Mr. Dunn’s conduct in altering the original Trust constitutes a violation of Rule 4.1. Mr. Dunn knew that he backdated the altered Trust and that it was unenforceable. He further knew or should have known that under the circumstances others would reasonably rely on the altered Trust as the controlling and valid Trust document of Ms. Osgood’s estate. By altering the Trust document and presenting it to Mr. Roy as a valid instrument, knowing Mr. Roy intended to present it to Ms. Osgood for her signature, Mr. Dunn knowingly made a false statement of material fact or law to a third person.

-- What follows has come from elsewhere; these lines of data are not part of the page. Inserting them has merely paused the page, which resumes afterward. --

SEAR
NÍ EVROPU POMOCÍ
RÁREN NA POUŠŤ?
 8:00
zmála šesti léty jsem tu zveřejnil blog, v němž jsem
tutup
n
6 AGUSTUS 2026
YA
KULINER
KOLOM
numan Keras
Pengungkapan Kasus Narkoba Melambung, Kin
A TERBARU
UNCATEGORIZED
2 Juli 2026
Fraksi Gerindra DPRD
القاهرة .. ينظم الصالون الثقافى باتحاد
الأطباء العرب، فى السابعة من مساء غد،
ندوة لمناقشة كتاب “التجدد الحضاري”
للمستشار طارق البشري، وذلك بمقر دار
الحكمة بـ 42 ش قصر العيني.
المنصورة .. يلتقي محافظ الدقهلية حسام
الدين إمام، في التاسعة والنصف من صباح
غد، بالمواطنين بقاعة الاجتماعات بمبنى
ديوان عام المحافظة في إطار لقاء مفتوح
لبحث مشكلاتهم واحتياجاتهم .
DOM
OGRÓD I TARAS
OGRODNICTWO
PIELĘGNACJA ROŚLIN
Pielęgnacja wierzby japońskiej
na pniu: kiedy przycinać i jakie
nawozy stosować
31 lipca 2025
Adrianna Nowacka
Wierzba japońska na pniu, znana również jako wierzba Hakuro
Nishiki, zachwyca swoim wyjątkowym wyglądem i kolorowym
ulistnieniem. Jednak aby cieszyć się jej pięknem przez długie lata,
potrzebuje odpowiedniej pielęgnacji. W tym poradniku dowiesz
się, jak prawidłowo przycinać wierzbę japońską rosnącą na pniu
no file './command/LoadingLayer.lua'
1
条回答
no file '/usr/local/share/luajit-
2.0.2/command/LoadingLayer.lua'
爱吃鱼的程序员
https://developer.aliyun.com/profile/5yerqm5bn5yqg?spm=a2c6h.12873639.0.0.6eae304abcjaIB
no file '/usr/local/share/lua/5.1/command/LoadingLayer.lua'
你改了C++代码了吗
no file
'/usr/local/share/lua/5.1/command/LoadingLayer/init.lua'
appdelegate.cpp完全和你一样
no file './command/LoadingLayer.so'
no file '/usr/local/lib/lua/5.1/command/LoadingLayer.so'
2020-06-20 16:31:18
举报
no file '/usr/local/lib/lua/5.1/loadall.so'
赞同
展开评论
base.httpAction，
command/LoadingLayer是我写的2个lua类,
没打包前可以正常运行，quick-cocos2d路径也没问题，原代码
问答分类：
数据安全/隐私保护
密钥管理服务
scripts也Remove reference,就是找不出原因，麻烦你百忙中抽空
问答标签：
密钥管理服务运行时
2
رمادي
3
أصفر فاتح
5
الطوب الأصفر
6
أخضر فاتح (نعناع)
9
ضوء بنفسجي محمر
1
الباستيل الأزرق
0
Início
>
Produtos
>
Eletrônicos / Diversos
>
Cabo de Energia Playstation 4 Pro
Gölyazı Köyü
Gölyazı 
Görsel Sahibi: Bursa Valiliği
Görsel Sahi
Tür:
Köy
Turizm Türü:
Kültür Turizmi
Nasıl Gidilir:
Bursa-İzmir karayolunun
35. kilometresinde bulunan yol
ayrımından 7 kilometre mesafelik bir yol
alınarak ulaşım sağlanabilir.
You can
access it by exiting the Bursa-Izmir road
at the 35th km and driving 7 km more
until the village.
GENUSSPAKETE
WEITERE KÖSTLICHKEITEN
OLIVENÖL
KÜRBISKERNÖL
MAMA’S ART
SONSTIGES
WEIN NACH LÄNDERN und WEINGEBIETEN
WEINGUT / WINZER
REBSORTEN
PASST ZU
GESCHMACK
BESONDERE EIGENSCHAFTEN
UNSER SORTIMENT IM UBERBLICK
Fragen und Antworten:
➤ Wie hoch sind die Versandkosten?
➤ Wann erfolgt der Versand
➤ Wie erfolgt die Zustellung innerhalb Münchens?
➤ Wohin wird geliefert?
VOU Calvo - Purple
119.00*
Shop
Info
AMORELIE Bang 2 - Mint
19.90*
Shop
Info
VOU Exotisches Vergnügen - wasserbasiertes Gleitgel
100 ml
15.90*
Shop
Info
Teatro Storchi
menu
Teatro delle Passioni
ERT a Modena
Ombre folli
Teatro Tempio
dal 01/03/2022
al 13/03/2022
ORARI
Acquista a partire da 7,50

Mr. Dunn’s conduct in drafting the altered Trust constitutes a violation of Rule 8.4(c). Mr. Dunn’s conduct in drafting the altered Trust with “January 6, 2012” as the date of execution constituted a misrepresentation, since the altered Trust was not drafted or executed until the fall of 2013. Mr. Dunn engaged in misrepresentation because he knew that the altered Trust was not valid and not the controlling Trust document of Ms. Osgood’s estate, yet he presented Mr. Roy with the altered Trust knowing Mr. Roy would utilize it as a valid document and present it to Ms. Osgood for her signature, and that she in turn would rely on the altered Trust as a valid document. Mr. Dunn engaged in misrepresentation because he knew that if Mr. Roy, in his capacity as Trustee, attempted to administer the altered Trust, the two beneficiaries (Levesque and Weber) who were omitted under the altered Trust would never receive notice that they were beneficiaries under the original Trust.

The Committee issued a Public Censure, and reimbursement of all costs associated with the investigation and prosecution. An Order is available on our website and at the Attorney Discipline Office at 4 Chenell Drive, Suite 102, Concord, NH 03301.